──────── Records shown
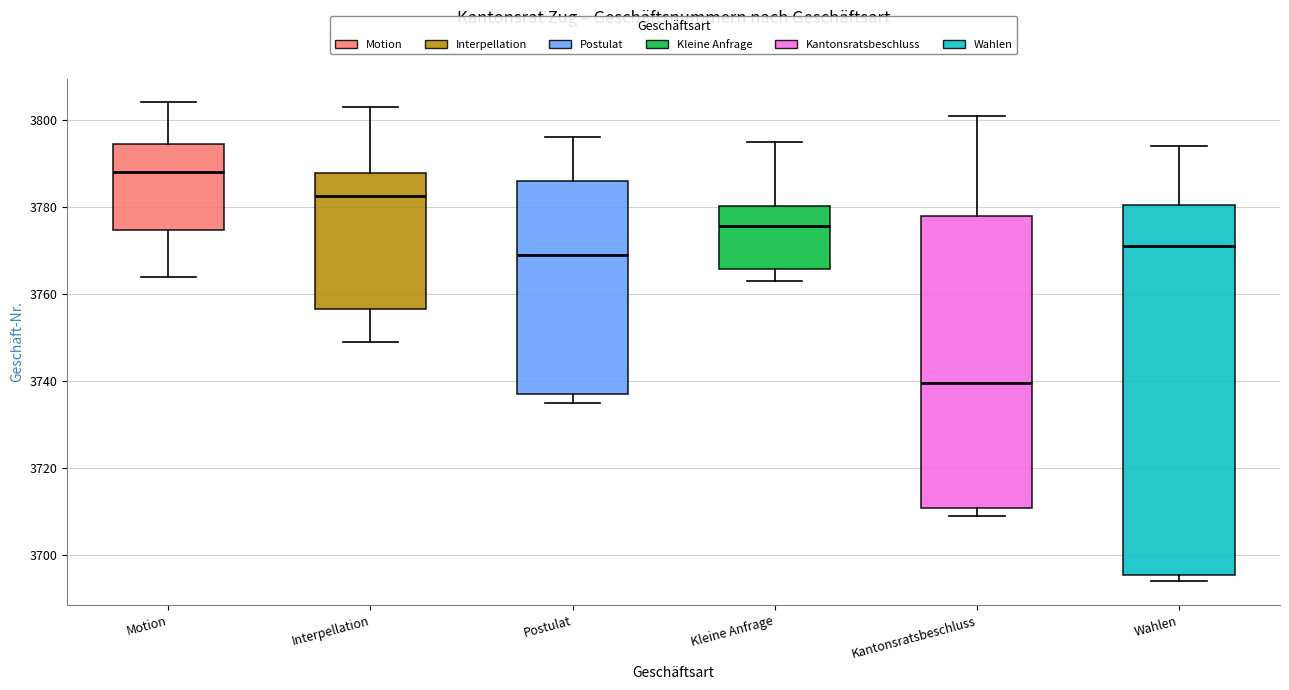

Reading left to right, read every box against the y-axis: the position of its median line, the range the box covers, and the ends of its whiskers. The values are not printed on the chart, so give them approximately, as read against the axis.

Motion: median 3788, box 3774 to 3794, whiskers 3764 to 3804
Interpellation: median 3782, box 3756 to 3788, whiskers 3750 to 3804
Postulat: median 3770, box 3738 to 3786, whiskers 3736 to 3796
Kleine Anfrage: median 3776, box 3766 to 3780, whiskers 3764 to 3796
Kantonsratsbeschluss: median 3740, box 3710 to 3778, whiskers 3710 (just below the box's lower edge) to 3802
Wahlen: median 3772, box 3696 to 3780, whiskers 3694 to 3794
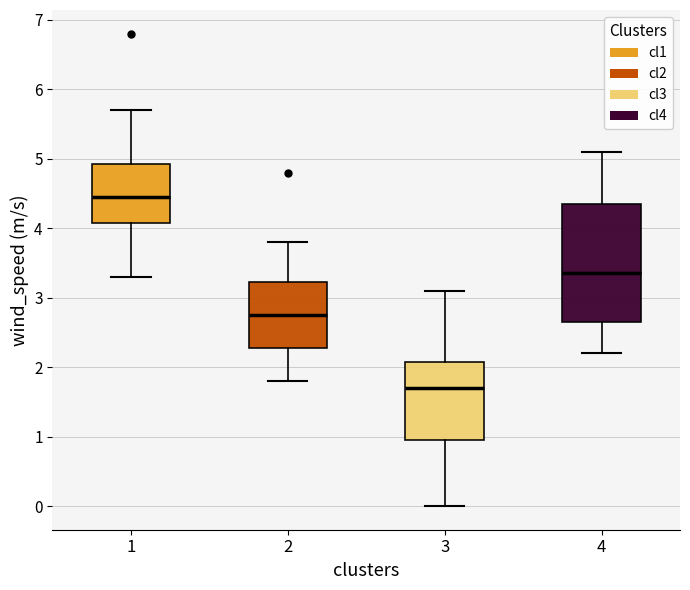

Where is the upper edge of the box at x = 2 on the y-axis? The values are not printed on the chart, so give them approximately, as read against the axis.

3.2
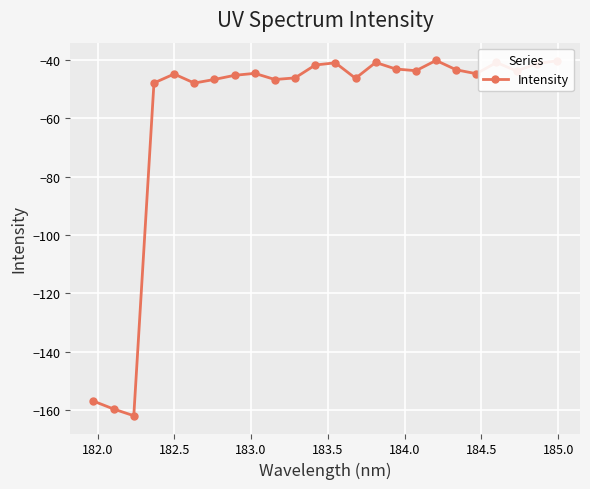

True or false: the data has more than 1 interior local peaks.

True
────────────────
Format the data above as a JSON list of strings with one string per line. Skip blank lines and leave out the pictures.

[
  "Reading left to right, read every box against the y-axis: the position of its median line, the range the box covers, and the ends of its whiskers. The values are not printed on the chart, so give them approximately, as read against the axis.",
  "Motion: median 3788, box 3774 to 3794, whiskers 3764 to 3804",
  "Interpellation: median 3782, box 3756 to 3788, whiskers 3750 to 3804",
  "Postulat: median 3770, box 3738 to 3786, whiskers 3736 to 3796",
  "Kleine Anfrage: median 3776, box 3766 to 3780, whiskers 3764 to 3796",
  "Kantonsratsbeschluss: median 3740, box 3710 to 3778, whiskers 3710 (just below the box's lower edge) to 3802",
  "Wahlen: median 3772, box 3696 to 3780, whiskers 3694 to 3794",
  "Where is the upper edge of the box at x = 2 on the y-axis? The values are not printed on the chart, so give them approximately, as read against the axis.",
  "3.2",
  "True or false: the data has more than 1 interior local peaks.",
  "True"
]